So, LGM turns 20 today, and they’re so desperate for your cash that they’ve asked all the bloggers emertus (emerti bloggers? Blogger emerti? Attorneys general?) to contribute.

Not once, but twice.

You’ll have to forgive me, as this is blatantly self-indulgent.

I met Rob, Scott, and Dave in grad school at the University of Washington’s Department of Political Science. I was a couple years ahead of them, graduating in 2000, at which point on a bit of a lark I left for Europe. My first job was at Universiteit Twente in Enchede, Netherlands, and then left Europe for England, settling at the University of Plymouth in late 2003, where I still work (and will continue working should I survive the current wave of redundancies facing 1/3 of British higher ed.). None of this was part of a grand master plan. It all just sort of happened. I started reading LGM when it launched, and when I was asked to write for LGM in 2009 I felt like a long time fan of the band being asked to play bass for one show. I became a reasonably active contributor from then until about 2015, with posts continuing, in drips, until . . . I don’t know when. 2019?

Writing consistently is a grind. I wrote a weekly column for my college newspaper way back in the day, and coming up with topics was the hardest part. I’m also happy that these don’t seem to be in any internetty archive, as I’m sure it’s the sort of cringe associated with a mildly talented guy in his early 20s trying desperately to be taken seriously as a Serious Voice of Seriousness. Thus, I have shedloads of respect for the work my friends here at LGM continue to churn out, day after day.

Again being interviewed, early 2023. Unions, man.

● Entries shown
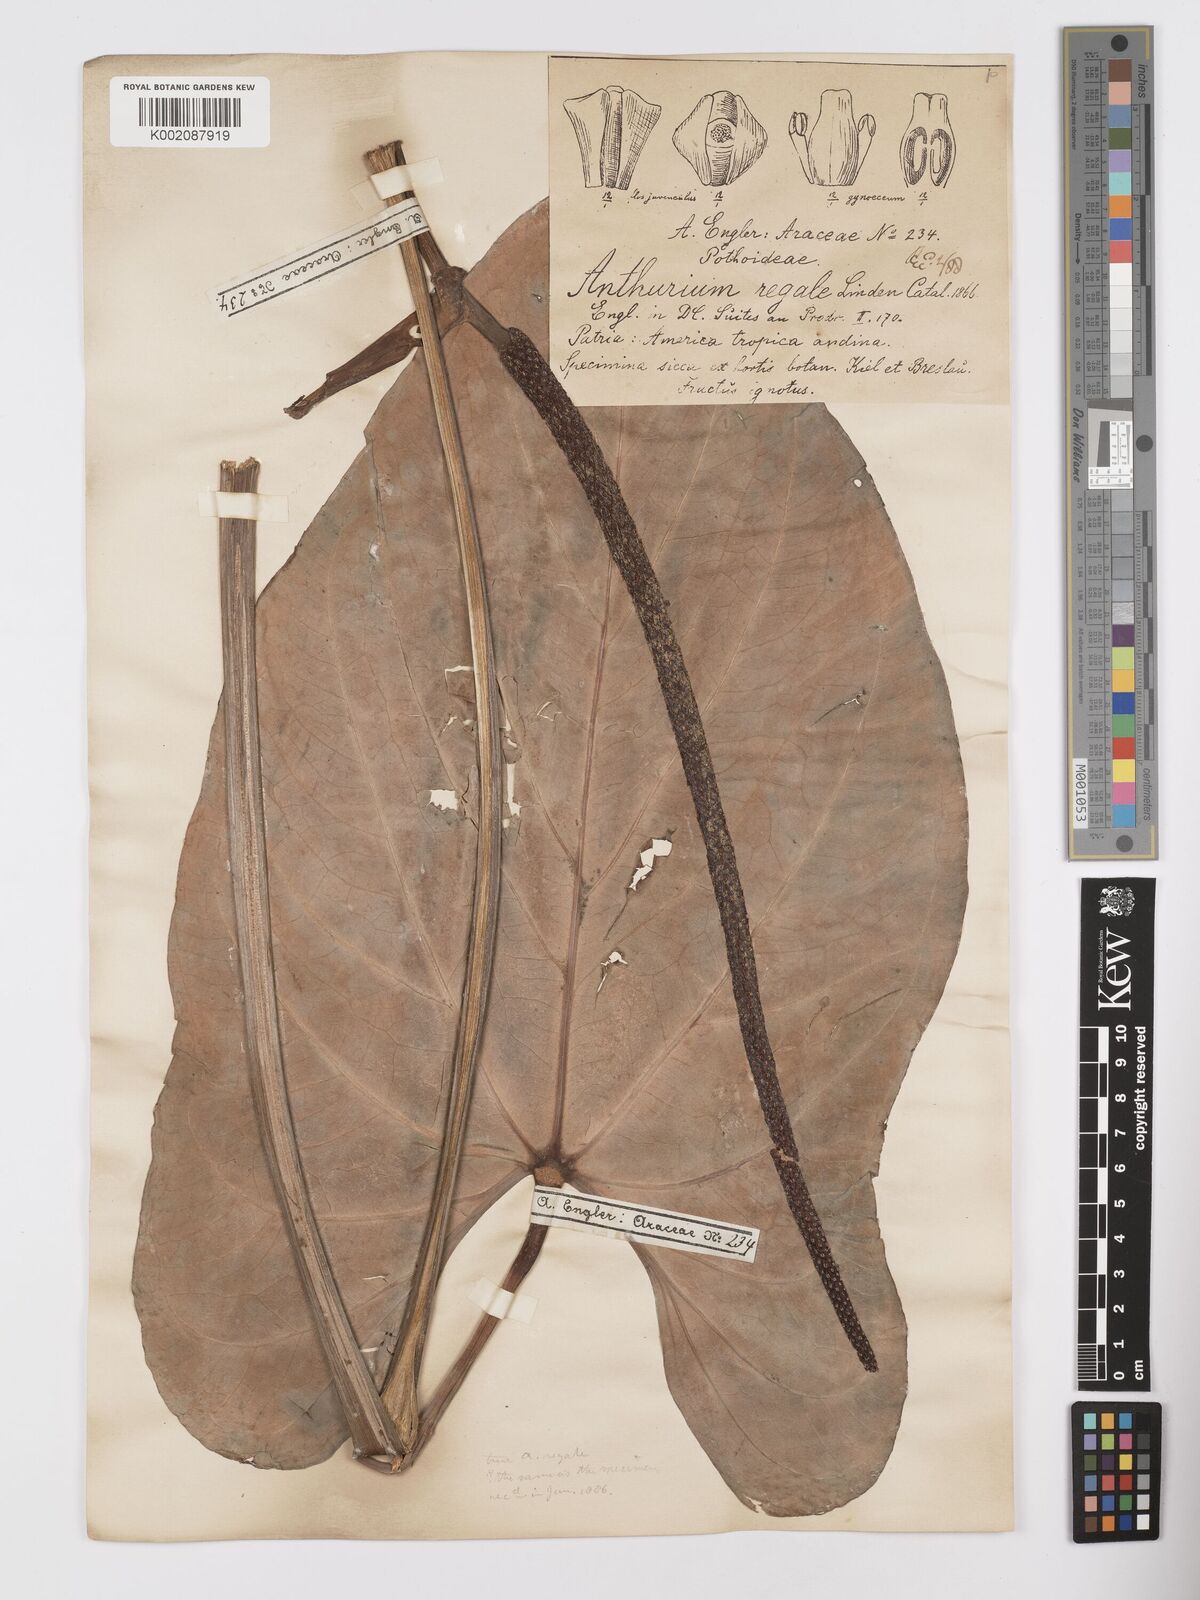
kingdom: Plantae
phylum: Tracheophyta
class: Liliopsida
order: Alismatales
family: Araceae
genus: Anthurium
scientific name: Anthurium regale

---

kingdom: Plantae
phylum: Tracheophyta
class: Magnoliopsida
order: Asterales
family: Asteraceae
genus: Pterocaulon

● Tasks
- a) Using the LGM anniversary post, say whether each statement agrees with it. Give yes or no for each, with the deciding words quoted exactly. (i) The writer graduated in 2000. (ii) The writer's first job was at the University of Plymouth. (iii) The writer was asked to write for LGM in 2009.
- b) Write the next part of the LGM anniversary post, picking up after its final line.

● Per-task outputs
- a)
(i) Yes: "graduating in 2000"
(ii) No: "My first job was at Universiteit Twente in Enchede, Netherlands"
(iii) Yes: "when I was asked to write for LGM in 2009"

- b)
I’ve done a bit of LGM-adjacent work in the time since. I’ve done hundreds of media interviews in my academic role in the past ten years (indeed, given the Trump verdict, I’ve already done two this morning with at least one more booked). I got involved with my trade union, and am currently membership secretary for my branch. I put the media experience to good use last year during our strike actions by serving as the spokesperson for my branch (as the two photos illustrate). And I joined the Labour Party over ten years ago, and rather accidentally became quite active. I’ve taken a long step back from that in the past year, which should free up time to do some other things.

Getting involved in local politics was . . . an experience, and I’m interested to hear what others who have done this think. It was definitely educational, and over the years it exposed some of my personal flaws. When I got involved, I just wanted to help out at the edges, but then I realised I enjoyed working on real live campaigns. Ultimately, I managed six council campaigns, served as the campaign coordinator for my Constituency Labour Party for four years (an elected position, and though it’s usually unopposed because it’s a lot of thankless work, my first year there was opposition. With solid ward-level organising, we comprehensively dispatched said opposition). I worked on three parliamentary campaigns (2015, 2017, 2019) in growing levels of responsibility, to the point where I was one of two campaign managers for our MP’s re-election campaign. Well, he introduced me to his father as his campaign manager, but realistically, he did most of the heavy intellectual lifting on the campaign in terms of strategy and messaging. He’s probably the best pure politician I’ve worked with, thus partner and I were more in the role of organising logistics and herding a lot of cats.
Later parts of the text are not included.